Exactly one week from now, I'll be chillin' in chilly Lost Wages, Nevada, preparing for the start of the annual no-week-of-sleep otherwise known as the International Consumer Electronics Show (CES), due to start on January 5. Talking TV haircuts and other lamestream media ne'er-do-wells will smilingly spout uninformed opinions about what the tech elite who meet to greet will secrete on the show floor of the Super Bowl of high tech. ("Secrete on the floor"? Eew?!)
Anyway, this week I'll be previewing some of the technology-to-come you might find of some interest, some that will get a lot of publicity and some, well, not so much, but interesting to us folks of a certain age.
Tablet Wars: Everyone anticipates the big story at CES will be the new crop of tablet PCs. Motorola will unveil its Android 3.0 (Google's tablet version of its cell phone operating system) Tablet Evolution, HP's CEO has already starting trashing Android as the venerable PC maker prepares to launch its first WebOS-powered PalmPad, and BlackBerry will preview its PlayBook.
To which I sarcastically scoff, woo hoo. Everyone wants to topple Apple. Again. We went through the same "let's all gang up on Apple" a decade ago in the wake of the iPod. Good luck, suckers, since Apple is stacking chips to re-raise ya'll with its iPad 2 right after the show. All Motorola, HP, BlackBerry, maybe someone with a Windows Mobile 7 tab, and all the other Android tabs are doing is diluting their competitive impact with multiple incompatible formats while Apple sits above the fray.
Passive 3D HDTV: A couple of weeks ago, Vizio announced its latest 3D HDTV, the 65-inch Theater 3D Edge Lit Razor LED (model number XVT3D650SV), priced at $3,700. What's special about this 3D HDTV? It uses a new 3D technology called passive or "circular" polarization. Instead of expensive battery-powered "active" shutter glasses, you watch passive 3D through the cheap polarized 3D glasses you get in the movie theater. Vizio will not be alone at CES with this new passive 3D technology. Several other major HDTV makers also will unveil passive 3D models, which could become the dominant 3D format. Come back tomorrow when I'll have a dissertation on passive 3D HDTV, including one major "uh oh."
Not-so Smart HDTV: One thing we won't see at CES are more Google TVs beyond the ones Sony introduced a couple of months ago. Apparently I wasn't the only critic who thought the user interface was more confusing than a speech by Professor Irwin Corey (how's that for an old reference!), and Google has asked its other HDTV partners not to demo their Google TV sets at CES.
3D/Motion Gaming: Microsoft will be demonstrating new games for its motion-detecting Kinect Xbox 360 accessory, Sony will have more 3D motion games for its Move gesture-based PlayStation add-on, and Nintendo will be previewing its long-awaited Nintendo 3DS, its long-delayed portable 3D game player you don't need 3D glasses to view.

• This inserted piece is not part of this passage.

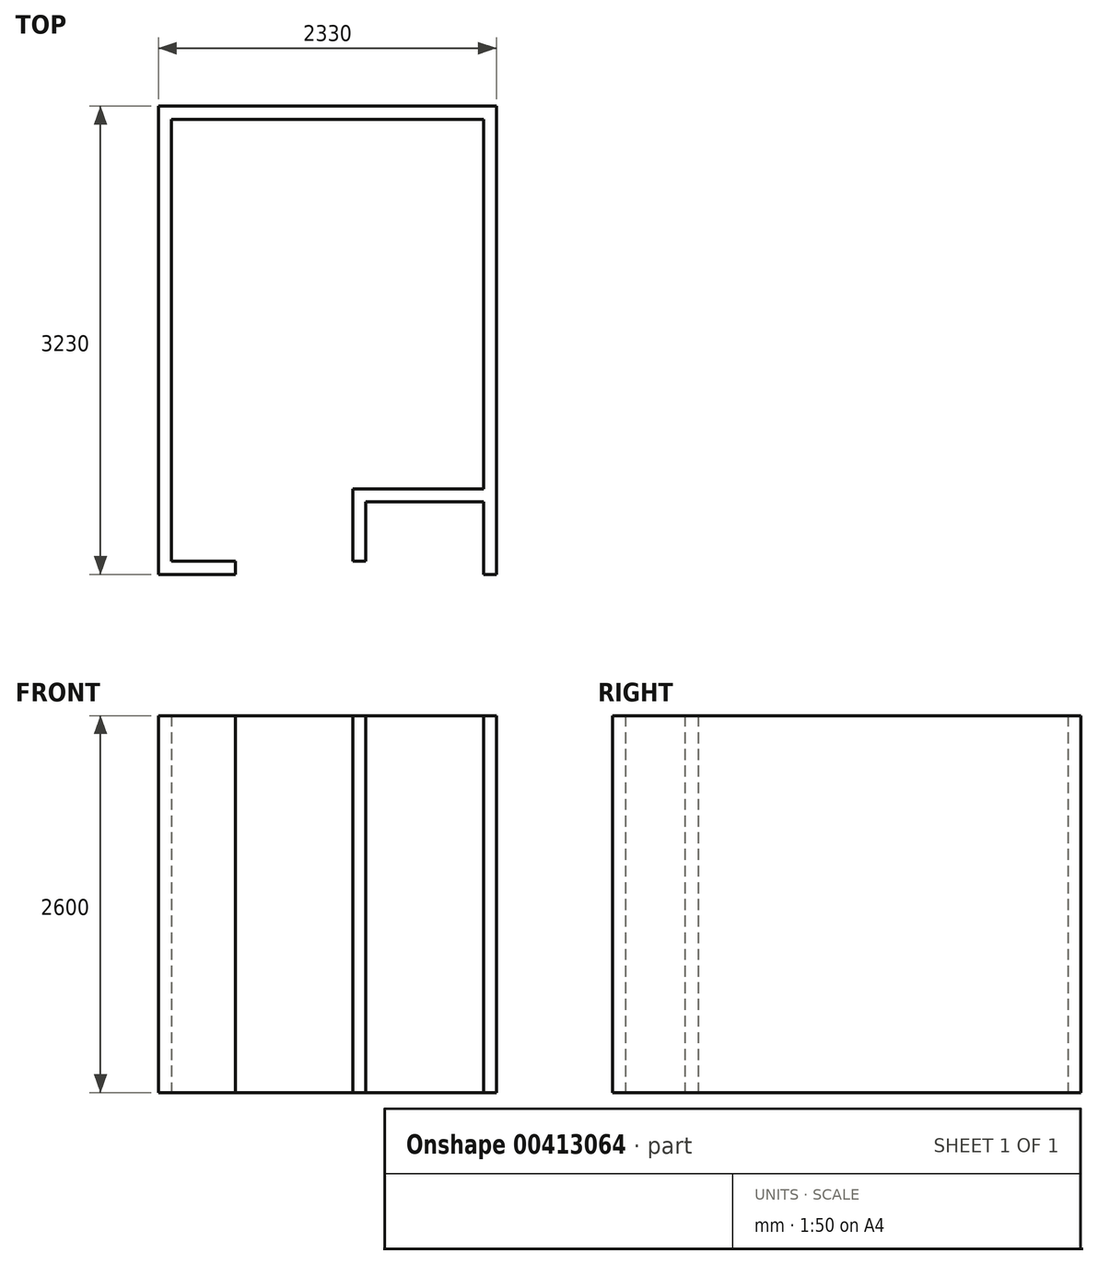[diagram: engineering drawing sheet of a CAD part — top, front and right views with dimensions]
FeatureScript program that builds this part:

One company also will introduce technology to make any 2D game into 3D game that I'll be able to tell you about next week.
Electric Progressive Lens Glasses: Do you wear progressive lens glasses, those bifocals without the seam, where you look straight ahead for long distance, but the prescription gradually changes to reading prescription toward the bottom of the frame? A company who's name I can't tell you has electrified, computerized, accelerometer-ized progressive lens glasses. These new glasses know when you're looking ahead so the lenses adjust totally for distance, and they know when you put your head down so change into total reading glasses. Tune back on January 6 so you'll know all about them.
More MDTV (finally): A bunch more mobile digital television products will be announced on January 4 including new laptop tuner dongles and some cool stuff to turn iPads into portable digital TVs.
Faster Printers: Tired of wasting valuable time waiting for your printer to spit out prints? A new company called Memjet will unveil what it claims to be the world's fastest printer – and you can see how fast here. Memjet isn't going to make the printers – it hopes to license the speedy print technology. But big printer companies like Canon, Epson and Lexmark have NIH (not invented here) issues, which means the first Memjet printers may well come from brands you never heard of.
TechGoesStrong: Our own intrepid editor, Ken Baron, will be on a panel discussing "What Boomers Buy and Why?" (because we can?). Unfortunately (but fortunate for Ken), I'll be too busy elsewhere gathering intel on all the wondrous and wacky technology at this massive gathering to heckle him.
This list is just a dust speck in the vast universe of weird and wacky – and some actually functional – gadgets and technologies we'll see at CES, so tune in this week and next!